## Stated exercise A
In the piece on Green MLA Adam Olsen, rewrite the paragraph beginning "No doubt with that first principle in mind" as a shorter paragraph that keeps its main facts.
## Stated exercise B
Summarize the opinion piece on Green MLA Adam Olsen in two sentences.
## Stated exercise C
Continue the opinion piece on Green MLA Adam Olsen from the point where it stops.

======== Source text ========

Three principles drive
Adam Olsen’s career

He opposes police accountability, sells out natives and
lacks environmental commitment. But the Green MLA
stands firm on his pay, perks and pension

 

Indigenous environmentalist Adam Olsen ponders the cause of police accountability

How did Green MLA Adam Olsen come to his conclusions on police accountability?

 

One damning tweet spoke volumes about British Columbia’s two Green MLAs and their lack of convictions. On the issue of police accountability, one of them had already demonstrated that.

Former British Columbia Green leader Andrew Weaver lashed out in this May 23 message:

My former colleagues @AdamPOlsen & @SoniaFurstenau were afraid to stand up to the BC NDP wrt to the LNG development. I was ready to go to election, but in my opinion, they were more interested in re-election than they were about standing up for @BCGreen principles.

Until they’re ready to retire, re-election is all most politicians care for, especially in the under-achiever playpen known as the B.C. legislature. Re-election builds their pay, perks and pensions, remuneration far beyond what most of them could earn in real jobs. Olsen and Furstenau, it turns out, differ not from their New Democrat and BC Liberal counterparts.

Olsen already made that clear on his legislative committees. These assignments add considerable bonuses to MLAs’ already exorbitant income. That huge rate of return isn’t just an incentive for re-election but an inducement to toe the line. Take a stand and you’ll miss out on future committee bonuses. Take too much of a stand and you’ll get kicked out of caucus and likely lose the next election, if you try running as an independent.

No doubt with that first principle in mind, Olsen did the establishment’s bidding in a 2018 legislative committee. Along with four other MLAs, three of them ex-cops, he recommended another ex-cop for the job of B.C.’s police complaint commissioner. That was Clayton Pecknold, a guy with zero career experience outside of cop or cop-friendly work.

The recommendation was unanimous, of course. That’s almost invariably the case despite the participation of different political parties, a fact that suggests special-interest influence transcends party lines. MLAs give every impression they’re taking orders from party enforcers. As a member of a party that had only three MLAs, Olsen gives the impression he takes orders from outside or maybe just goes along with the other committee members.

======== Source material ========

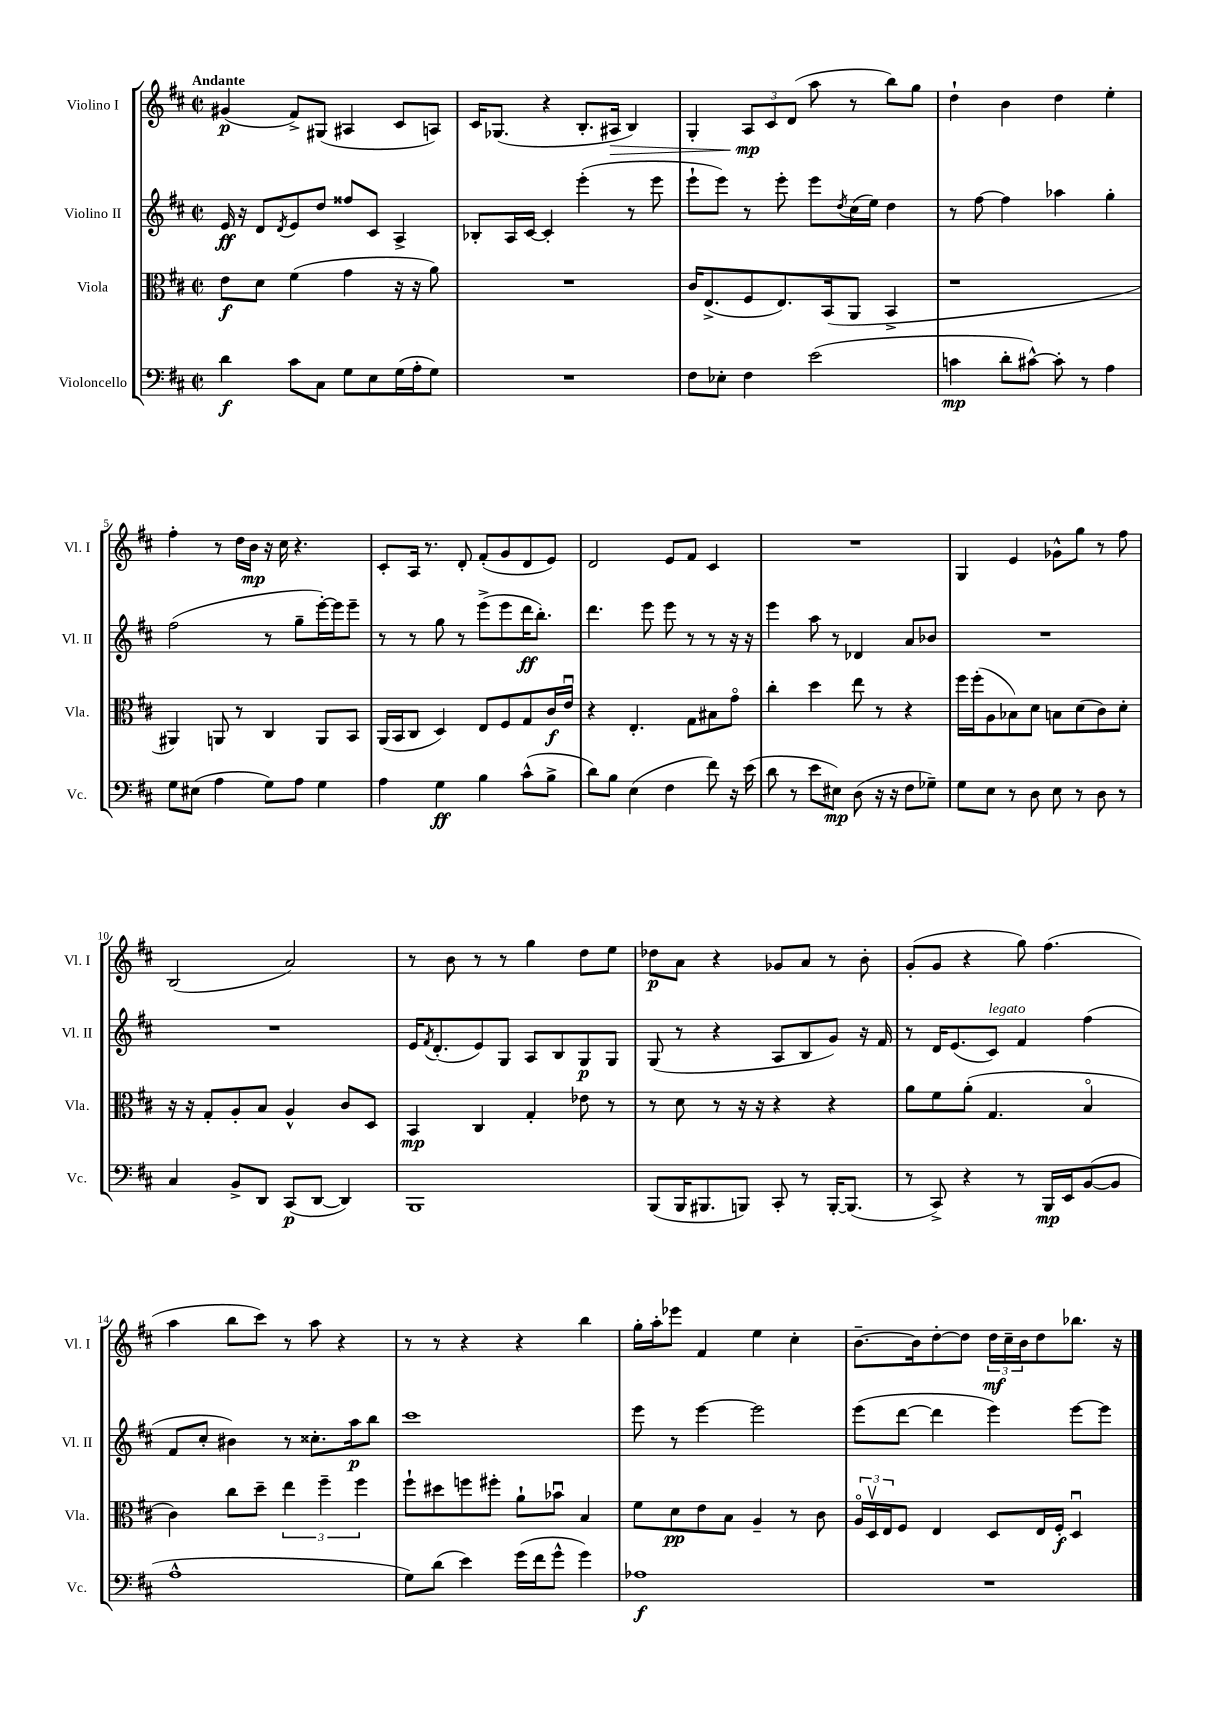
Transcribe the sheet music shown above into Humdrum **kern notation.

========

## Written reply A
In a 2018 legislative committee, Olsen and four other MLAs, three of them former police officers, recommended Clayton Pecknold, also a former police officer, as B.C.'s police complaint commissioner. The piece says Olsen thereby did the establishment's bidding and notes that Pecknold had no career experience outside police or police-friendly work.

## Written reply B
Former B.C. Green leader Andrew Weaver tweeted that Adam Olsen and Sonia Furstenau were afraid to stand up to the BC NDP on LNG development and cared more about re-election than Green principles, and the piece argues that re-election and committee bonuses give MLAs a strong incentive to toe the line. It cites Olsen's part in a 2018 committee that unanimously recommended former police officer Clayton Pecknold as B.C.'s police complaint commissioner.

## Written reply C
As part of that same committee, Olsen also expressed his “gratitude” to outgoing commissioner Stan Lowe. Olsen had to know—he had no excuse not to know—that his gratitude was going to an obviously corrupt scumbag with a history of cover-ups that includes at least one case that smacks of contempt for natives, as well as women, the poor and the disabled.

Olsen, BTW, is a native.

Indigenous Green MLA Adam Olsen showed deference to Stan Lowe and
Rollie Woods, two OPCC bosses who covered up Vancouver police officer
Taylor Robinson’s contemptuous assault on a disabled indigenous woman.
(Click the photo to see Robinson’s actions.)

Performance like that has to be rewarded. Olsen got another plum post the following year on the 2019 Special Committee to Review the Police Complaint Process. There, Olsen gave a respectful hearing to deputy police complaint commissioner Rollie Woods, a repugnant liar who also took part in the Robinson cover-up, among others.

Olsen helped rig the 2019 committee process, blocking an informed critical perspective and limiting participation to cops, ex-cops, natives and immigrants. The cops and ex-cops spoke on behalf of cops. The natives and immigrants didn’t know anything about police accountability.

The committee’s resulting recommendations support the secrecy and unaccountability at B.C.’s Office of the Police Complaint Commissioner. That leaves the agency open to commit more cover-ups, even those showing additional contempt for Olsen’s own ethnic group.

Now Weaver has exposed Olsen’s lack of environmental convictions. That might not surprise people familiar with the car culture of southern Vancouver Island Green ridings, but it emphasizes the question: What does Olsen stand for, other than pay, perks and a pension plan he could never earn in a real job?

In that respect he’s no worse than many others, but it’s worth pointing this out to anyone who hoped that Green or native MLAs would somehow improve our political culture. (Another native collaborator on the 2019 committee was Ellis Ross, a BC Liberal MLA.)

The Greens’ former leader, on the other hand, doesn’t need the legislature’s inducements. As a highly accomplished mathematician and climate scientist, he can make more in academia. Probably because he’s accomplished, he expressed scornful frustration with his former Green colleagues’ flakiness, as well as their remunerative lack of convictions.

It’s Weaver who’s the odd one out in B.C.’s legislature, and maybe that contributed to his decision to quit politics. Olsen and Furstenau fit right in, with Olsen especially craven in his status quo support. But we need not accuse him of sacrificing principles. Other than his 3P entitlement, this over-ambitious under-achiever likely had none to begin with.

He’s a B.C. politician.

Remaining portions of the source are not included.